Critical behavior of the Ising model on square-triangle tilings

TL;DR

This study examines how hyperuniformity in square-triangle tilings affects the critical behavior of the Ising model, revealing that critical phenomena remain in the 2D Ising universality class but are influenced by tiling regularity.

Contribution

It introduces a systematic way to generate hyperuniform and nonhyperuniform tilings and analyzes their impact on the Ising model's critical behavior.

Findings

Critical behavior belongs to the 2D Ising universality class.

Higher tiling regularity leads to higher critical temperatures.

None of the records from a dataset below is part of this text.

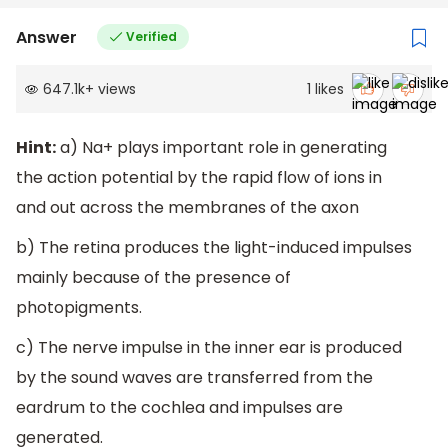
Answer
Verified
647.1k
+
views
1
likes
Hint:
a) Na+ plays important role in generating
the action potential by the rapid flow of ions in
and out across the membranes of the axon
b) The retina produces the light-induced impulses
mainly because of the presence of
photopigments.
c) The nerve impulse in the inner ear is produced
by the sound waves are transferred from the
eardrum to the cochlea and impulses are
generated.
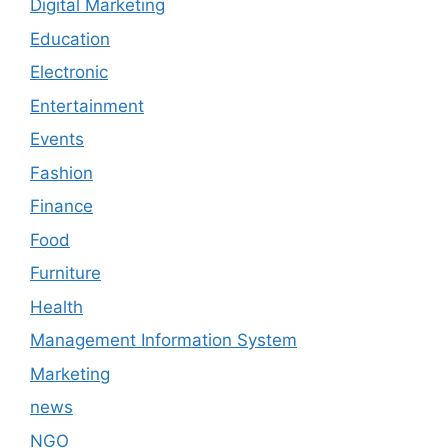
Digital Marketing
Education
Electronic
Entertainment
Events
Fashion
Finance
Food
Furniture
Health
Management Information System
Marketing
news
NGO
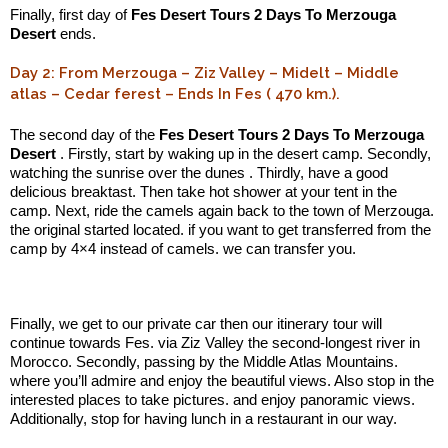
Finally, first day of
Fes Desert Tours 2 Days To Merzouga
Desert
ends.
Day 2: From Merzouga – Ziz Valley – Midelt – Middle
atlas – Cedar ferest – Ends In Fes ( 470 km.).
The second day of the
Fes Desert Tours 2 Days To Merzouga
Desert
. Firstly, start by waking up in the desert camp. Secondly,
watching the sunrise over the dunes . Thirdly, have a good
delicious breaktast. Then take hot shower at your tent in the
camp. Next, ride the camels again back to the town of Merzouga.
the original started located. if you want to get transferred from the
camp by 4×4 instead of camels. we can transfer you.
.:
Finally, we get to our private car then our itinerary tour will
continue towards Fes. via Ziz Valley the second-longest river in
Morocco. Secondly, passing by the Middle Atlas Mountains.
where you’ll admire and enjoy the beautiful views. Also stop in the
interested places to take pictures. and enjoy panoramic views.
Additionally, stop for having lunch in a restaurant in our way.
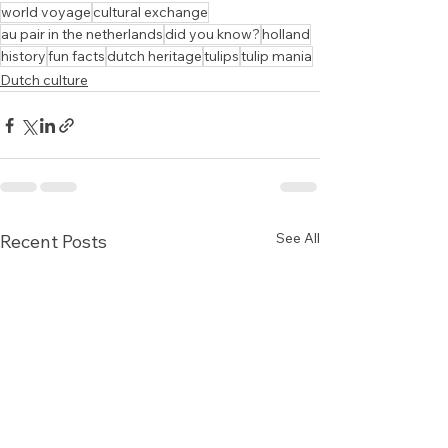
world voyage
cultural exchange
au pair in the netherlands
did you know?
holland
history
fun facts
dutch heritage
tulips
tulip mania
Dutch culture
See All
Recent Posts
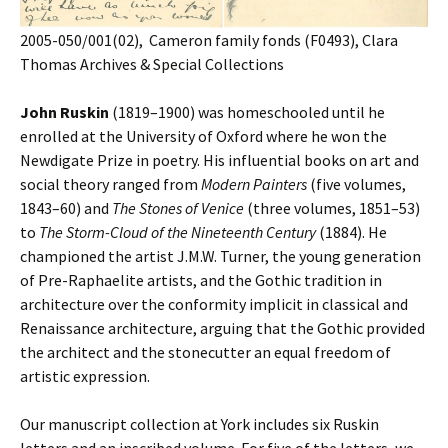
2005-050/001(02), Cameron family fonds (F0493), Clara
Thomas Archives & Special Collections
John Ruskin
(1819–1900) was homeschooled until he
enrolled at the University of Oxford where he won the
Newdigate Prize in poetry. His influential books on art and
social theory ranged from
Modern Painters
(five volumes,
1843–60) and
The Stones of Venice
(three volumes, 1851–53)
to
The Storm-Cloud of the Nineteenth Century
(1884). He
championed the artist J.M.W. Turner, the young generation
of Pre-Raphaelite artists, and the Gothic tradition in
architecture over the conformity implicit in classical and
Renaissance architecture, arguing that the Gothic provided
the architect and the stonecutter an equal freedom of
artistic expression.
Our manuscript collection at York includes six Ruskin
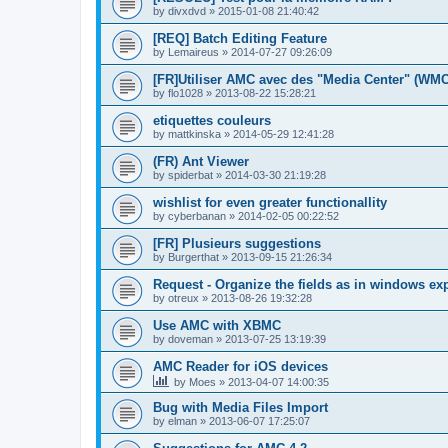
by
divxdvd
»
2015-01-08 21:40:42
[REQ] Batch Editing Feature
by
Lemaireus
»
2014-07-27 09:26:09
[FR]Utiliser AMC avec des "Media Center" (WM
by
flo1028
»
2013-08-22 15:28:21
etiquettes couleurs
by
mattkinska
»
2014-05-29 12:41:28
(FR) Ant Viewer
by
spiderbat
»
2014-03-30 21:19:28
wishlist for even greater functionallity
by
cyberbanan
»
2014-02-05 00:22:52
[FR] Plusieurs suggestions
by
Burgerthat
»
2013-09-15 21:26:34
Request - Organize the fields as in windows ex
by
otreux
»
2013-08-26 19:32:28
Use AMC with XBMC
by
doveman
»
2013-07-25 13:19:39
AMC Reader for iOS devices
by
Moes
»
2013-04-07 14:00:35
Bug with Media Files Import
by
elman
»
2013-06-07 17:25:07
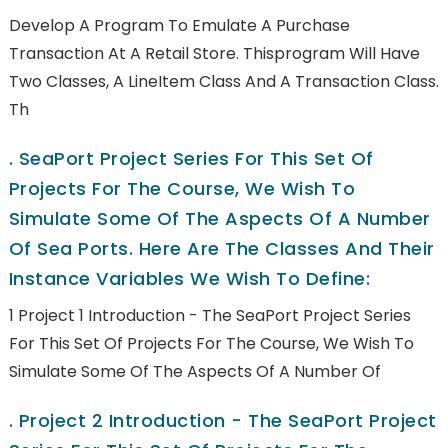
Develop A Program To Emulate A Purchase
Transaction At A Retail Store. Thisprogram Will Have
Two Classes, A LineItem Class And A Transaction Class.
Th
.
SeaPort Project Series For This Set Of
Projects For The Course, We Wish To
Simulate Some Of The Aspects Of A Number
Of Sea Ports. Here Are The Classes And Their
Instance Variables We Wish To Define:
1 Project 1 Introduction - The SeaPort Project Series
For This Set Of Projects For The Course, We Wish To
Simulate Some Of The Aspects Of A Number Of
.
Project 2 Introduction - The SeaPort Project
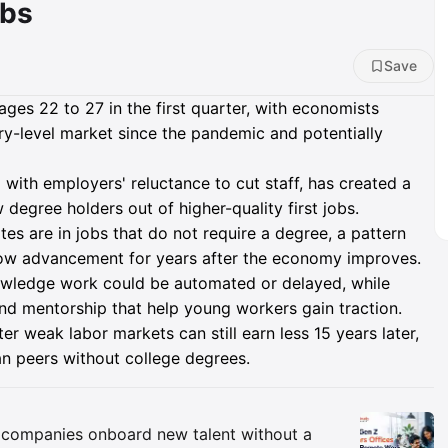
obs
Save
es 22 to 27 in the first quarter, with economists
ry-level market since the pandemic and potentially
 with employers' reluctance to cut staff, has created a
degree holders out of higher-quality first jobs.
s are in jobs that do not require a degree, a pattern
ow advancement for years after the economy improves.
nowledge work could be automated or delayed, while
nd mentorship that help young workers gain traction.
 weak labor markets can still earn less 15 years later,
an peers without college degrees.
Insights
companies onboard new talent without a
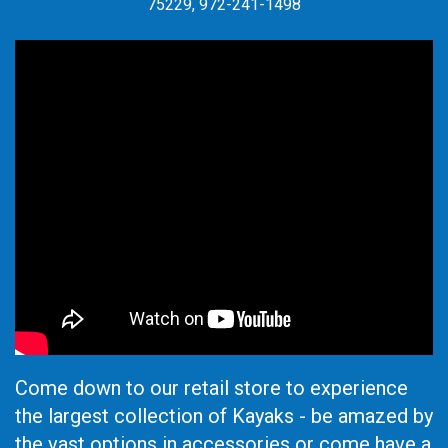
75229, 972-241-1498
Come down to our retail store to experience
the largest collection of Kayaks - be amazed by
the vast options in accessories or come have a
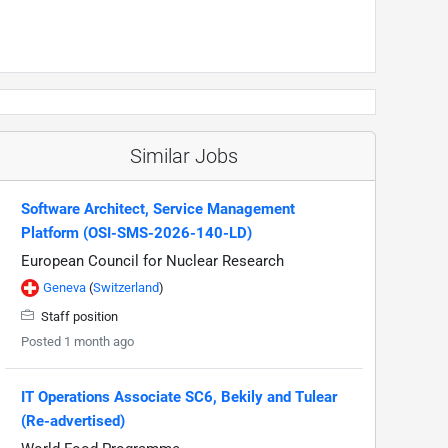
Similar Jobs
Software Architect, Service Management
Platform (OSI-SMS-2026-140-LD)
European Council for Nuclear Research
Geneva
(
Switzerland
)
Staff position
Posted 1 month ago
IT Operations Associate SC6, Bekily and Tulear
(Re-advertised)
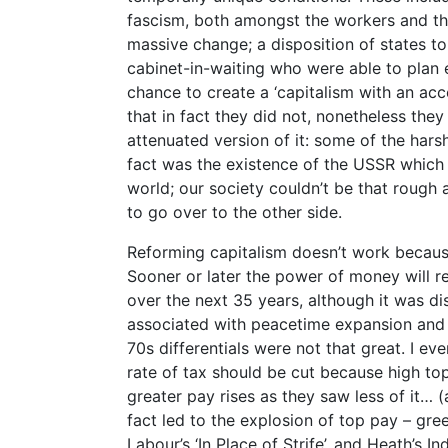
fascism, both amongst the workers and the
massive change; a disposition of states t
cabinet-in-waiting who were able to plan e
chance to create a ‘capitalism with an acc
that in fact they did not, nonetheless the
attenuated version of it: some of the harsh
fact was the existence of the USSR which p
world; our society couldn’t be that rough 
to go over to the other side.
Reforming capitalism doesn’t work becau
Sooner or later the power of money will re
over the next 35 years, although it was 
associated with peacetime expansion and 
70s differentials were not that great. I eve
rate of tax should be cut because high top
greater pay rises as they saw less of it… (
fact led to the explosion of top pay – gr
Labour’s ‘In Place of Strife’, and Heath’s I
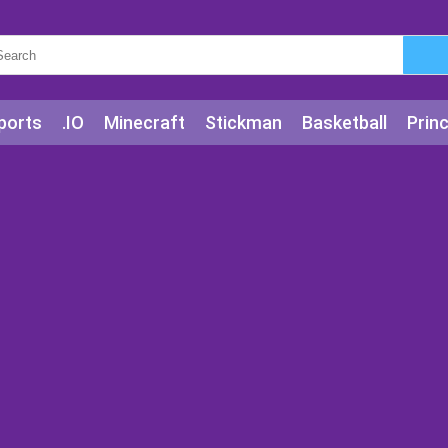
ports
.IO
Minecraft
Stickman
Basketball
Prin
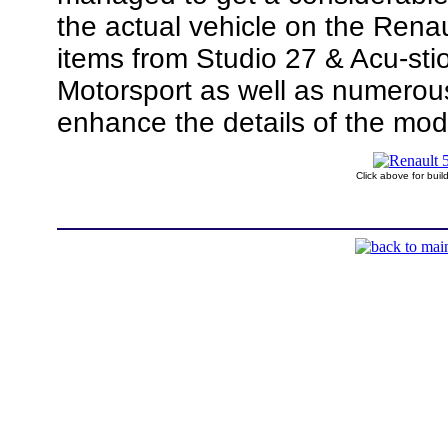
the actual vehicle on the Rena
items from Studio 27 & Acu-sti
Motorsport as well as numerous
enhance the details of the mod
Click above for bui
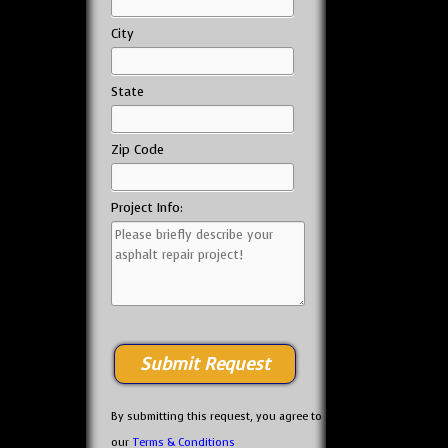
City
State
Zip Code
Project Info:
By submitting this request, you agree to
our
Terms & Conditions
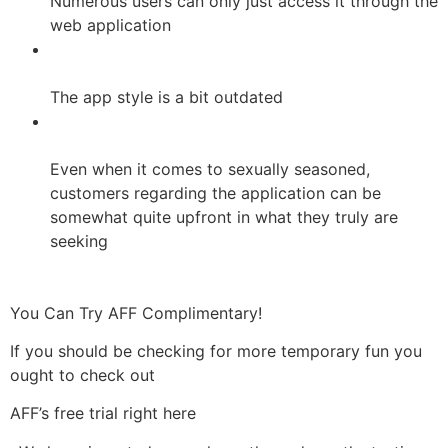
Numerous users can only just access it through the
web application
The app style is a bit outdated
Even when it comes to sexually seasoned,
customers regarding the application can be
somewhat quite upfront in what they truly are
seeking
You Can Try AFF Complimentary!
If you should be checking for more temporary fun you
ought to check out
AFF’s free trial right here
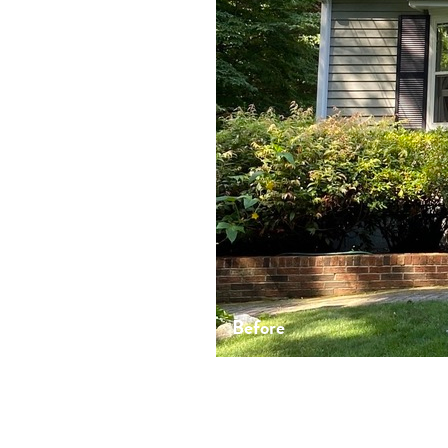
Before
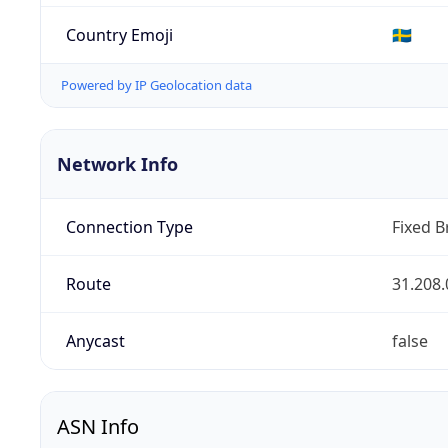
Country Emoji
🇸🇪
Powered by IP Geolocation data
Network Info
Connection Type
Fixed 
Route
31.208.
Anycast
false
ASN Info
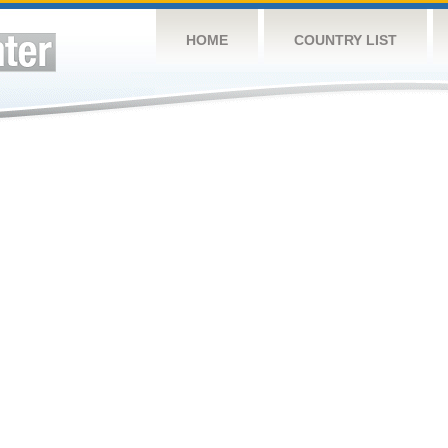
HOME
COUNTRY LIST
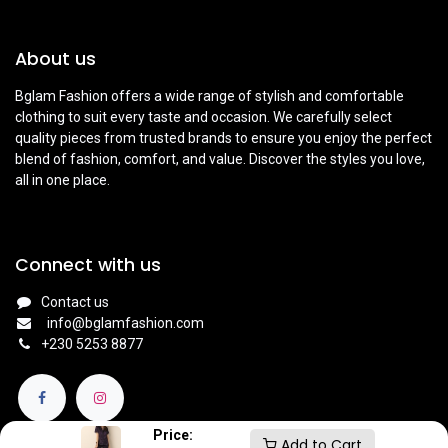
About us
Bglam Fashion offers a wide range of stylish and comfortable
clothing to suit every taste and occasion. We carefully select
quality pieces from trusted brands to ensure you enjoy the perfect
blend of fashion, comfort, and value. Discover the styles you love,
all in one place.
Connect with us
Contact us
info@bglamfashion.com
+
230 5253 8877
Price:
Add to Cart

Critical phenomena are consistent across periodic, quasiperiodic, and aperiodic tilings.

Abstract

We investigate magnetic properties of the ferromagnetic Ising model on square-triangle tilings to explore how the hyperuniformity, which characterizes long-range behavior of the point pattern, influences critical phenomena where long-range correlations play a crucial role. The square-triangle tilings are spatially random structures in two dimensions constructed by densely packing the plane with squares and triangles. The growth rule with a parameter $p$ proposed in our previous paper enables systematic generations of hyperuniform, nonhyperuniform, and antihyperuniform tilings. Classical Monte Carlo simulations of the Ising model on these tilings show that critical behavior always belongs to the two-dimensional Ising universality class. It is clarified that the critical temperature is higher for the tiling with higher regularity in terms of hyperuniformity. Critical phenomena in the Ising models on the periodic and quasiperiodic tilings composed of the square and triangle tiles are also addressed.